M:I Fallout – Virtuose et vertueux [CRITIQUE]

Simple nouvel épisode ou confirmation que Mission: Impossible est juste une saga qui squatte les salles ? Fallout nous confirme avec force que cette franchise vaut bien plus que ça. Un exemple dans le genre, et un pur plaisir de cinéma. 

Suivre un nouveau volet de la saga Mission: Impossible, c’est à la fois en tant que spectateur se réserver un droit d’exclusivité, et aussi avoir le goût du risque – du même genre que ce qui motive Tom Cruise, acteur, producteur et égérie de cette franchise, à chaque cascade gargantuesque qu’il effectue face caméra. D’abord parce que la saga a toujours été fidèle à cette idée, datant de 1996, selon laquelle un nouvel épisode se devait d’avoir un nouveau réalisateur. Vient alors ce Fallout, sixième du nom, qui pour le coup rompt avec cette tradition puisque Christopher McQuarrie rempile derrière la caméra suite au génial mais pas moins inégal Rogue Nation. Vient alors le risque : ce statu-quo doit-il nous faire vaciller quant à la possibilité malveillante d’assister à une copie idéale du précédent volet, ou à l’installation d’une certaine routine qui pollue les autres sagas cinématographiques ? Moins d’exclusivité, plus de risques ?

Un désir de cinéma

Fallout peut donc donner cette impression de loin qu’il ferait une nouvelle fois patiner les ambitions formelles et scénaristiques d’une saga qui, rappelons-le, a fourni autant de preuves de son pouvoir (De Palma, Brad Bird) que son potentiel de film d’action casse-cou pour celui qui le dirige (John Woo, J.J. Abrams). Rassurez-vous, car il faut croire que la principale mission de McQuarrie et Cruise, depuis leur quartier général qui les rassemble depuis maintenant trois films (avec Jack Reacher), est de retourner cette équation afin d’offrir un maximum d’exclusivité pour que le rendement final de l’identité Mission: Impossible puisse imprimer nos rétines sans la moindre angoisse tout en concentrant le plaisir. Parce qu’il est la suite directe de Rogue Nation, cette nouvelle cascade de 2h30 (film le plus long) fait donc le choix judicieux de l’équilibre quand bien même Mission: Impossible, comme mentionner plus haut, en manquait cruellement. Un choix de maitrise, donc, qui se confirme par cette fidélité affichée aux codes de la saga : bien respectés, ils n’attisent ni la dérision ni le détournement, mais ouvrent la porte à de nouvelles possibilités sans contredire le cahier des charges.

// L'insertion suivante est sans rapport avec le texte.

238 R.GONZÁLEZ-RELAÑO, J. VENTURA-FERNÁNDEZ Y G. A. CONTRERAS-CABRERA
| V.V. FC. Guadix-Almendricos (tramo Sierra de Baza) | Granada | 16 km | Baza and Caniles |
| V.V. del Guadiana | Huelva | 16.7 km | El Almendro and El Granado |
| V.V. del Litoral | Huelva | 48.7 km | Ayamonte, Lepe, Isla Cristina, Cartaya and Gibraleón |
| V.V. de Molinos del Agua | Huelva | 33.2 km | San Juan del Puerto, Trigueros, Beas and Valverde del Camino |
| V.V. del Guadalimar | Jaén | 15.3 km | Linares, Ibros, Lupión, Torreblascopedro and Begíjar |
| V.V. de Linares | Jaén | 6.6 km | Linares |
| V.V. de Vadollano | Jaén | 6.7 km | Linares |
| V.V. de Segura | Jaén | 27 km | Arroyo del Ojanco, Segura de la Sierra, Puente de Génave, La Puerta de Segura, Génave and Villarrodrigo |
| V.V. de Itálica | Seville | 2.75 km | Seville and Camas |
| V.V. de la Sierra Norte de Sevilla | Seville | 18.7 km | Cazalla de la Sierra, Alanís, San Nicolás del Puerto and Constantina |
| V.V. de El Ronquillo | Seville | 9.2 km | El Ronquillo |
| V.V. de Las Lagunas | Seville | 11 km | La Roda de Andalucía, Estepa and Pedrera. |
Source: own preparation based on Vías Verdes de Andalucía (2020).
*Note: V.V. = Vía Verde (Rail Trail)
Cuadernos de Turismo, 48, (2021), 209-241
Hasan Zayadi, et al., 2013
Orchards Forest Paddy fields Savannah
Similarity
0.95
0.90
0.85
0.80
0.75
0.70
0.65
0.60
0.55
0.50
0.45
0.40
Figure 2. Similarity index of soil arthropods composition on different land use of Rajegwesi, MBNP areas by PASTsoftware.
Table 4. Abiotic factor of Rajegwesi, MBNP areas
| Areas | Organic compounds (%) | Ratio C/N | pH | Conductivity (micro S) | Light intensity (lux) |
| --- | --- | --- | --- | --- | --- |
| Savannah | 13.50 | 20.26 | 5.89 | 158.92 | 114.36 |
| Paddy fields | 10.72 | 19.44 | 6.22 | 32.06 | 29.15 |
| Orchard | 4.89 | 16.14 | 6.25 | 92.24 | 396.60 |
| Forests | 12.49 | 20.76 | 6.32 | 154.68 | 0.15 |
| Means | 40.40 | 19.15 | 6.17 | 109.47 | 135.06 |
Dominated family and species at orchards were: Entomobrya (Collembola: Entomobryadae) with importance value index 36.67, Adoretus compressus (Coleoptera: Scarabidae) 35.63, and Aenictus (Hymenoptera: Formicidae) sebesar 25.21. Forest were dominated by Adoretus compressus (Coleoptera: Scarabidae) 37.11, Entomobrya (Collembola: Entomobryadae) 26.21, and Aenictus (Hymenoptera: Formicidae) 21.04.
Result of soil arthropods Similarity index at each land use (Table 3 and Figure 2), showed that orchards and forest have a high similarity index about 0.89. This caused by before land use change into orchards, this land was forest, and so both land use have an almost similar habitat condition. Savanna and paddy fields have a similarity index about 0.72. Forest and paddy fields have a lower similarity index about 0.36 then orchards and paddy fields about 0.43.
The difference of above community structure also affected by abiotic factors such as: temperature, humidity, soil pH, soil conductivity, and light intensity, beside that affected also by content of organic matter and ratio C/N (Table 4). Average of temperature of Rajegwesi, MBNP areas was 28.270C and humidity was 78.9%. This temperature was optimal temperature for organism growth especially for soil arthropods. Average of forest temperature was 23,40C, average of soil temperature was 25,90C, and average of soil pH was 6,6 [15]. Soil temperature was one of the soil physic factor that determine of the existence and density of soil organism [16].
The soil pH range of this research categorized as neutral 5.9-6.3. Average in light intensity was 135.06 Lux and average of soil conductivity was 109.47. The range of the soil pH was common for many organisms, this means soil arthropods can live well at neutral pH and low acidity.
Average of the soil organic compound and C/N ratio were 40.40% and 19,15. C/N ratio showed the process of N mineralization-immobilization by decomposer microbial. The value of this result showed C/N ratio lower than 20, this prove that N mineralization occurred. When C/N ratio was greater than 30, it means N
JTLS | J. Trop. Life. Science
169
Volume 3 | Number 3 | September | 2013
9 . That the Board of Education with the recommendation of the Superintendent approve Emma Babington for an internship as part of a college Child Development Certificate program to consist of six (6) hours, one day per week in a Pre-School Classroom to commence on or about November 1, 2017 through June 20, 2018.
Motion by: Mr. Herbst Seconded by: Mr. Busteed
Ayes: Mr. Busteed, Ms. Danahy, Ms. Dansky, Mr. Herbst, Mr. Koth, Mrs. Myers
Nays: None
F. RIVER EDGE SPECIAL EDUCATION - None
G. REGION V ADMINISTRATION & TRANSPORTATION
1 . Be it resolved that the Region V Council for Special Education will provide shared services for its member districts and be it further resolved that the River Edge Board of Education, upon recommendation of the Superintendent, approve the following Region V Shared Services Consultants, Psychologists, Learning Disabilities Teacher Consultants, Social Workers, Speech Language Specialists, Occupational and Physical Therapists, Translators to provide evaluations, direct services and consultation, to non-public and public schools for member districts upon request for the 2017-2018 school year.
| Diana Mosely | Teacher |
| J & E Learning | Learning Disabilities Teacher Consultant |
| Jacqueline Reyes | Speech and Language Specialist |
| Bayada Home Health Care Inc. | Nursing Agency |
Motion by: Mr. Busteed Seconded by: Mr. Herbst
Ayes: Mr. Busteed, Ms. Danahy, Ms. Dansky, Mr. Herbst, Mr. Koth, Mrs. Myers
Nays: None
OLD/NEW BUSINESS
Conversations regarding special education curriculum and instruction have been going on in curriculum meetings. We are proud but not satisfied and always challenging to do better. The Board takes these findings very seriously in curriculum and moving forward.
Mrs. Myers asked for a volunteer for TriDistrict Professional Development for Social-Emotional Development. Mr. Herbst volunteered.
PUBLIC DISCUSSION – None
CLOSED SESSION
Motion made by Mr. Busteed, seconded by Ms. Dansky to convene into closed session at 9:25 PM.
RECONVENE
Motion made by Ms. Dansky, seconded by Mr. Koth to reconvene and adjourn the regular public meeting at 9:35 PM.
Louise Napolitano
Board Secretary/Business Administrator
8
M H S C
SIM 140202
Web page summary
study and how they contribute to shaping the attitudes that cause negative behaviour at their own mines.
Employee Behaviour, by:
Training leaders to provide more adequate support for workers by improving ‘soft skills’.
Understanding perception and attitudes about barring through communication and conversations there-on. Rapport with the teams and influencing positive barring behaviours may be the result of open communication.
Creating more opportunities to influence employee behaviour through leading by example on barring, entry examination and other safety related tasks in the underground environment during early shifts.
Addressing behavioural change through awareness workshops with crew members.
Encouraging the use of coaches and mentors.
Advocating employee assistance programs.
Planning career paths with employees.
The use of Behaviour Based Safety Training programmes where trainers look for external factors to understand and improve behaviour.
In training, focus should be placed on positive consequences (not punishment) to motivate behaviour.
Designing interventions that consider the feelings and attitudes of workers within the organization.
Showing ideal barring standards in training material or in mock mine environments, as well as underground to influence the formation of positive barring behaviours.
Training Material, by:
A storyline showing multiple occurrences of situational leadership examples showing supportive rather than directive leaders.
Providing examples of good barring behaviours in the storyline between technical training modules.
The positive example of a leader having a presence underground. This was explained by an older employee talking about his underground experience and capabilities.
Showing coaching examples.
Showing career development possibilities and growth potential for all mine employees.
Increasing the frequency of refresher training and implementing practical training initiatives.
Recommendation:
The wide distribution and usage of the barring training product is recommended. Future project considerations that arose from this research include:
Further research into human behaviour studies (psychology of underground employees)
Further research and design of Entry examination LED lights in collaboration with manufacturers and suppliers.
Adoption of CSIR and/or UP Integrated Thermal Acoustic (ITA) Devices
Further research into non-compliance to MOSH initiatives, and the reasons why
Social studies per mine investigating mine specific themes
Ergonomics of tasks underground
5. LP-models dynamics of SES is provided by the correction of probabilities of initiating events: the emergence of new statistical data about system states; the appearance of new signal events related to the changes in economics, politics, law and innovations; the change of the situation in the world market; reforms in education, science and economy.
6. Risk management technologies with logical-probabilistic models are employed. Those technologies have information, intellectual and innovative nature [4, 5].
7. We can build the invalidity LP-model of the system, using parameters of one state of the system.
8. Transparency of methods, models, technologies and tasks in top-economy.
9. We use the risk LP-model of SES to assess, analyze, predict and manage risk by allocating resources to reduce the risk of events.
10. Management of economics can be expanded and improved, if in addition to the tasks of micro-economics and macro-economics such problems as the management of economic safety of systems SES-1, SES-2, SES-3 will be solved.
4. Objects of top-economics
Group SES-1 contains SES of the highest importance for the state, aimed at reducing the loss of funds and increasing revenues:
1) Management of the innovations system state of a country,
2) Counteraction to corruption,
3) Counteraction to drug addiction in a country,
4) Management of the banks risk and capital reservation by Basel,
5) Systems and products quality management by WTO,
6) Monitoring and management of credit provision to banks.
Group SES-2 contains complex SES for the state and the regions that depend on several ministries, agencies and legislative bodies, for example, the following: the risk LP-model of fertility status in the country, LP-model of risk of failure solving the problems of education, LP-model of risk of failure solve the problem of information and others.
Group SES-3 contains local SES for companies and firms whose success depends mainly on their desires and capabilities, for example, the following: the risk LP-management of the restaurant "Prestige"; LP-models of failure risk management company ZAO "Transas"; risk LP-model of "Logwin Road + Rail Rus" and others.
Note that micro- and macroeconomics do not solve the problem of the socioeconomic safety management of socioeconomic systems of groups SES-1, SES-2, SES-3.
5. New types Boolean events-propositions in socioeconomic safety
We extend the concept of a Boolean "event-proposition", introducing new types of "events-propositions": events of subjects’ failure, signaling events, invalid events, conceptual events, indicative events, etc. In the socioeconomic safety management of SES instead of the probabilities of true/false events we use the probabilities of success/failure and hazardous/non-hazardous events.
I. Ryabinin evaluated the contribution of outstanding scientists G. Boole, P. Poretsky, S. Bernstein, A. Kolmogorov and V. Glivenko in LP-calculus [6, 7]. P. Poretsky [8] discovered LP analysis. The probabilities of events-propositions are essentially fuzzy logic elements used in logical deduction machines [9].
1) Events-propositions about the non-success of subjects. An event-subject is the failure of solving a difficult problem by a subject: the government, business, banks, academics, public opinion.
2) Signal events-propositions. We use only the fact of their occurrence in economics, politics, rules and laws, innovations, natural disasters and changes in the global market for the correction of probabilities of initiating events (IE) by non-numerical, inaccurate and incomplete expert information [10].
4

Quelles sont-elles ? Un partenaire musclé et moustachu (l’excellent Henry Cavill, qui révèle enfin tout son potentiel d’acteur potable), une histoire de revanche (le chef du Syndicat obsède Ethan Hunt, jusqu’à la faire cauchemarder) et une virée à Paris qui restera probablement dans les mémoires, entre autres. Et c’est là que ça devient intéressant. Ce coktail est explosif car il est exclusif : rarement Mission: Impossible a accouché d’une telle virtuosité à la fois dans sa capacité à provoquer constamment des jeux de rôles, jusqu’à nous perdre – il est parfois question d’infiltré un infiltré puis de savoir qui commande qui –, et à enchaîner les scènes d’actions. Comme une tablette de chocolat qui se savoure carré par carré – où que l’on ingurgite d’une traite, c’est selon –, Fallout est une pure gourmandise qui s’additionne à un véritable désir de cinéma: cascades surréalistes en prises de vue réelles, musique insistante, course-poursuite interminable et, enfin, une science du décor et du voyage qui a de quoi faire rougir, aux choix, les James Bond récents. Que ce soit Paris, Londres ou au Cachemire, il y a toujours un lieu pour en broder un autre, et toujours un rebondissement pour en provoquer un suivant. A ce titre donc, le découpage relève là encore de l’organique et d’une pure jouissance.

Et c’est dans cette vivacité dans la prise de vue et cette éthique du film d’action contemporain – celui qui s’aventure sans faire perdre pied ses personnages et son scénario inspiré par ce qui relève d’un (dés)ordre mondial – que Fallout ressemble à aucun autre Mission: Impossible. On se serait bien gardé d’évoquer la mécanique un peu expéditive de la saga, pourtant Fallout, par son équilibre et sa force quasi-chevaleresque du héros à la recherche de sa propre cascade, pointe du doigt cette pratique et prouve qu’il est bien plus qu’un épisode à part entière et que Mission: Impossible est bien plus qu’une « saga ».